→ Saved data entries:
▬▬▬▬▬▬▬▬▬▬

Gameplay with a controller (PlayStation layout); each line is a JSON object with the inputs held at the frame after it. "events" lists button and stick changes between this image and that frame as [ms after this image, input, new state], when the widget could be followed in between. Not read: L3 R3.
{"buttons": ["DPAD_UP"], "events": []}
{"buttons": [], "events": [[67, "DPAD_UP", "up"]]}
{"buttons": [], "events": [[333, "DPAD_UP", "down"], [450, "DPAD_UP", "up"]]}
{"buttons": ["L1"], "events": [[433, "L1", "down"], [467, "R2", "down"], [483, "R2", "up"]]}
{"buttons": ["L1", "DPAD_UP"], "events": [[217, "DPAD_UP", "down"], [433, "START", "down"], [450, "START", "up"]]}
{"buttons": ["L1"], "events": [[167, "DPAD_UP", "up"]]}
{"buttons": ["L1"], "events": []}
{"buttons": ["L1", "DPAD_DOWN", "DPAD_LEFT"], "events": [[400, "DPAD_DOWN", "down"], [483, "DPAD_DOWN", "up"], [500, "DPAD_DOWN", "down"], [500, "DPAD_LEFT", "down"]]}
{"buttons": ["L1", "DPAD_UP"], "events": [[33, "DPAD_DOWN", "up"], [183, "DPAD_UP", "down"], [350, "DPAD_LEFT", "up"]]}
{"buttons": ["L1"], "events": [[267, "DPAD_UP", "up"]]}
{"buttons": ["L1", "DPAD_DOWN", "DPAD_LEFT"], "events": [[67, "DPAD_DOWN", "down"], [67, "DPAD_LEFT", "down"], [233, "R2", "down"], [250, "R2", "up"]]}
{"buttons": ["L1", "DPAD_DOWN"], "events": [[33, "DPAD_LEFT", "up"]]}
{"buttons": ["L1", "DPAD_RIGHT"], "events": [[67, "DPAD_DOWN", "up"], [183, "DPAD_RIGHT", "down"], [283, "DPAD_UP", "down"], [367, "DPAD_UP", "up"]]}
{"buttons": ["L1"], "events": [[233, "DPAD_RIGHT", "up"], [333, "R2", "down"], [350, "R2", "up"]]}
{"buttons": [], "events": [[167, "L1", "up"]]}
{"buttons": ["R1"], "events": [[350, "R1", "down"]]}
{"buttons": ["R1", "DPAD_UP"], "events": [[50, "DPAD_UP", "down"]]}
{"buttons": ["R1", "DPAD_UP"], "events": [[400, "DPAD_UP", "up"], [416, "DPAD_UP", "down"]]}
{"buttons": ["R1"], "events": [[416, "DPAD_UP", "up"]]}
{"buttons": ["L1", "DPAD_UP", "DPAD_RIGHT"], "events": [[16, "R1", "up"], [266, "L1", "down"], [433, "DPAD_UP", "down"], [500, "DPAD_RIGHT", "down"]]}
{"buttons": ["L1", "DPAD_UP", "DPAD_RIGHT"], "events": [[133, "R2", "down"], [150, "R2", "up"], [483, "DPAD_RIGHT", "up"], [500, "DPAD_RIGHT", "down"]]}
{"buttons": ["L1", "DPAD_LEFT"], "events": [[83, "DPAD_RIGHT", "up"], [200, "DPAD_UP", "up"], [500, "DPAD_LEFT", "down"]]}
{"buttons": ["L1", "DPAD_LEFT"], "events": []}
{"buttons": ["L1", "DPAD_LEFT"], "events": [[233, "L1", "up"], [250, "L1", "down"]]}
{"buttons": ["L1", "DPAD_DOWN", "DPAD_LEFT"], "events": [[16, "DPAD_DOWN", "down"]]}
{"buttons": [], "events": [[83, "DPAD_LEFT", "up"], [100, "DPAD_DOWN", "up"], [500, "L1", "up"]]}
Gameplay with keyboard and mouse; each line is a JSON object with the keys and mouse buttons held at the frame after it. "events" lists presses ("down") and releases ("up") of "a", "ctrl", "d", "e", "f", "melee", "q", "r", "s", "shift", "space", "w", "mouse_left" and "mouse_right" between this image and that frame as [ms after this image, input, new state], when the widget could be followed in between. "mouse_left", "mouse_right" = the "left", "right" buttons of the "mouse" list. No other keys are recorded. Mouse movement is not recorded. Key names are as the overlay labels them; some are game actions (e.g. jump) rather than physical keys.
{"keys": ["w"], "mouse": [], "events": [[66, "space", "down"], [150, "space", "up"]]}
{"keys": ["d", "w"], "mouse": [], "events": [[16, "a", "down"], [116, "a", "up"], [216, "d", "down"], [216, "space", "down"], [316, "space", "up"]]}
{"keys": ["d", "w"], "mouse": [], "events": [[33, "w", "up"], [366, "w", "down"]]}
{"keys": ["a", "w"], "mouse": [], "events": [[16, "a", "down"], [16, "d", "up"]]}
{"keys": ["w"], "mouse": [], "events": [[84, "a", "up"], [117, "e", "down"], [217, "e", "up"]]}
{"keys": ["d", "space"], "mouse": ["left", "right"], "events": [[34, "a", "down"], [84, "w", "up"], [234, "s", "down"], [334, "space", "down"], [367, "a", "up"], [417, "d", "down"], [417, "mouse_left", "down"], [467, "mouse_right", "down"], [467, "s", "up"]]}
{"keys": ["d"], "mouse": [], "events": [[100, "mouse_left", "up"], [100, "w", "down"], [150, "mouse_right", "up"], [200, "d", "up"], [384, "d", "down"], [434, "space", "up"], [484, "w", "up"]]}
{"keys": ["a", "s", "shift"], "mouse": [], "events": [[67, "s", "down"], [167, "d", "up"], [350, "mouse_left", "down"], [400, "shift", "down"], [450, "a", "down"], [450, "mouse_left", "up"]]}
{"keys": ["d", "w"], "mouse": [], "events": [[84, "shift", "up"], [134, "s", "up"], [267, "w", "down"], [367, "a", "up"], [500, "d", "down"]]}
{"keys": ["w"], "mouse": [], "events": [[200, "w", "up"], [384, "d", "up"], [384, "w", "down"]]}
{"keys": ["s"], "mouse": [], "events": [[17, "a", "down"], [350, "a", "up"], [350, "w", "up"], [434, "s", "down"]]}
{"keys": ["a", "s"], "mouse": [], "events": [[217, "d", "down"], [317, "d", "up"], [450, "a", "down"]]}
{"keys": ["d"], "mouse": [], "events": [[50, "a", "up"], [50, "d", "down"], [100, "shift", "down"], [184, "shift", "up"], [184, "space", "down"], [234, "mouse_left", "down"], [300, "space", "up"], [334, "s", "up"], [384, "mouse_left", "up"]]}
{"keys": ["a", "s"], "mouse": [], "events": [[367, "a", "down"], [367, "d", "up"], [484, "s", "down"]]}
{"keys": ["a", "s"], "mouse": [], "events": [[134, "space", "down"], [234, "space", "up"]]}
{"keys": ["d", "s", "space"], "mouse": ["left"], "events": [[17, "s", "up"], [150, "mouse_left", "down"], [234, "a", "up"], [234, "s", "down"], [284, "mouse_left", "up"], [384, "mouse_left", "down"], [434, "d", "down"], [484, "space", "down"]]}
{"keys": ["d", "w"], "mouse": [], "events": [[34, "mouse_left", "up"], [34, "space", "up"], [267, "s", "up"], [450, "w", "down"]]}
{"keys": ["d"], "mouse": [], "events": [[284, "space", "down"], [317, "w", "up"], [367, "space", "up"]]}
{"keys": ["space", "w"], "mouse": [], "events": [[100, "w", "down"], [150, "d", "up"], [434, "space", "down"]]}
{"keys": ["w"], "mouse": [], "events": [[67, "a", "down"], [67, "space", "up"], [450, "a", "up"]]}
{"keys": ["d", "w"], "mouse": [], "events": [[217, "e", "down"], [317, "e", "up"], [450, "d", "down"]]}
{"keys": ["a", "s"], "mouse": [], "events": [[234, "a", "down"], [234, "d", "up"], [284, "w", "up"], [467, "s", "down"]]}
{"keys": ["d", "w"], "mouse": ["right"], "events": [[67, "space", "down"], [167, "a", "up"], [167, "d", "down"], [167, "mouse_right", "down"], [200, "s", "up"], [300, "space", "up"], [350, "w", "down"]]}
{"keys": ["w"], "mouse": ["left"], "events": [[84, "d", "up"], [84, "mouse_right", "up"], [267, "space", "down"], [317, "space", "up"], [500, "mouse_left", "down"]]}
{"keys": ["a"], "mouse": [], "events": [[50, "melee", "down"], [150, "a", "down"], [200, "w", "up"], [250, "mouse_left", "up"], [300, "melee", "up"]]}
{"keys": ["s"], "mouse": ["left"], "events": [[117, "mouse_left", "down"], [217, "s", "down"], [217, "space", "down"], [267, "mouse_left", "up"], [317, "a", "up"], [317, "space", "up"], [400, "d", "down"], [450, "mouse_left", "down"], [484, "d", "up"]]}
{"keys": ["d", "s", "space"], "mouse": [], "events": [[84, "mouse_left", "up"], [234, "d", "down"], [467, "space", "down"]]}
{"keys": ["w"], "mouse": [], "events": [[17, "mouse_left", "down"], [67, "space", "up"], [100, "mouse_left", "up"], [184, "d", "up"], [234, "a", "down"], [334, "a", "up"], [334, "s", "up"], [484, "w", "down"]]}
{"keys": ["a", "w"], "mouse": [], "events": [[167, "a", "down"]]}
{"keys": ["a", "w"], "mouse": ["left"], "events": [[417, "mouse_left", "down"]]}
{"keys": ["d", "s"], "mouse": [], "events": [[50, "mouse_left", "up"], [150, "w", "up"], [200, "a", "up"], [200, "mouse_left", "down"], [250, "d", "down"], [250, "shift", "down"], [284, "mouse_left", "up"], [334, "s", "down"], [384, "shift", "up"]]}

▬▬▬▬▬▬▬▬▬▬

→ Work instructions: Looking back over the records above, in how many lines does the word "that" occur? Give the number alone.

→ Answer for this exercise: 2